Their old home at Franklin Zoo closed earlier this year after tragedy struck when the zoo director, Helen Schofield, lost her life in an accident with an elephant.
Mogo Zoo owner Sally Padey was in New Zealand at the time and rushed over to offer her support.
She agreed to take the 12 monkeys on board, and possibly a spider monkey down the track.
Staff started preparing for the monkeys’ arrival and built a new exhibit near the entrance gates.
Eventually the new exhibit will join with the current enclosure for the silvery gibbons, so the monkeys will have three compartments to swing around in.
The silvery gibbons will be moved into another new enclosure.
Franklin Zoo closed its doors in April but the animals are still being cared for until new homes can be found. Spokeswoman Jenny Chung was pleased the capuchins had found a safe new home.

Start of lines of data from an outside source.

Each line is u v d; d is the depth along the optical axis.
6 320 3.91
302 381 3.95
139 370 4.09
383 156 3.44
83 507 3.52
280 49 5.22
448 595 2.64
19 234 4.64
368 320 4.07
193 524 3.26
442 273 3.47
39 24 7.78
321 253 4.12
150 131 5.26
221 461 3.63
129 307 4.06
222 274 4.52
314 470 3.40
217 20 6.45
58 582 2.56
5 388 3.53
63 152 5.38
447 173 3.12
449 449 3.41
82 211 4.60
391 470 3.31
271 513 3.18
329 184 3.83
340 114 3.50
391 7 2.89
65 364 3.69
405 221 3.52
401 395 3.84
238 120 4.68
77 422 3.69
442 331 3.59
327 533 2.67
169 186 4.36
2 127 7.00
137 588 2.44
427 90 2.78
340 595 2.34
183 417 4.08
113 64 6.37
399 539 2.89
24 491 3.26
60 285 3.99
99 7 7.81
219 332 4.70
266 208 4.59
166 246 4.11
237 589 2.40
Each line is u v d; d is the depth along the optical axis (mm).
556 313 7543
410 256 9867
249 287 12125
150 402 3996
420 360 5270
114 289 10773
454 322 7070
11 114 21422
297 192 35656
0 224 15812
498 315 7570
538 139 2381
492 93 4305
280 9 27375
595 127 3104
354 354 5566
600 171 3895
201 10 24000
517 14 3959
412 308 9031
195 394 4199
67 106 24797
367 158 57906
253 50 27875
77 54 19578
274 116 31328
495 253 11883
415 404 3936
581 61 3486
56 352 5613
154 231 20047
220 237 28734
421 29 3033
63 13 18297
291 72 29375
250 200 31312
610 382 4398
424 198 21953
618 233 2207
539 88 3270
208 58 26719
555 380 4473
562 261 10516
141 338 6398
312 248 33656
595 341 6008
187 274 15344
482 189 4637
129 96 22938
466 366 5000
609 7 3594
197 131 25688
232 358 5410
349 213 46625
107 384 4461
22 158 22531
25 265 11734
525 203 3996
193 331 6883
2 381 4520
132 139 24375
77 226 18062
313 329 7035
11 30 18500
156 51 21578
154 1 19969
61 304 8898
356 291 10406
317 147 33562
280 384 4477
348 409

She thanked everyone involved that helped give “…Dr Helen Schofield’s beloved capuchin monkeys a new home and providing them with a bright future, a wonderful new habitat and an excellent skill base to look after their welfare needs”.
“The Trust is so very grateful that this family of 12 monkeys will be very well taken care of in their new home.”
In the wild, capuchins can live to 15 to 25 years but, in captivity, they live to a maximum of 45.
Mr Appleby said the new monkeys would be placed on exhibit in the first week of January – just in time for the school holiday rush.
They’ll also form part of the zoo’s species management program.
Mr Appleby said the species were at risk and the zoo would “potentially be breeding in the future”.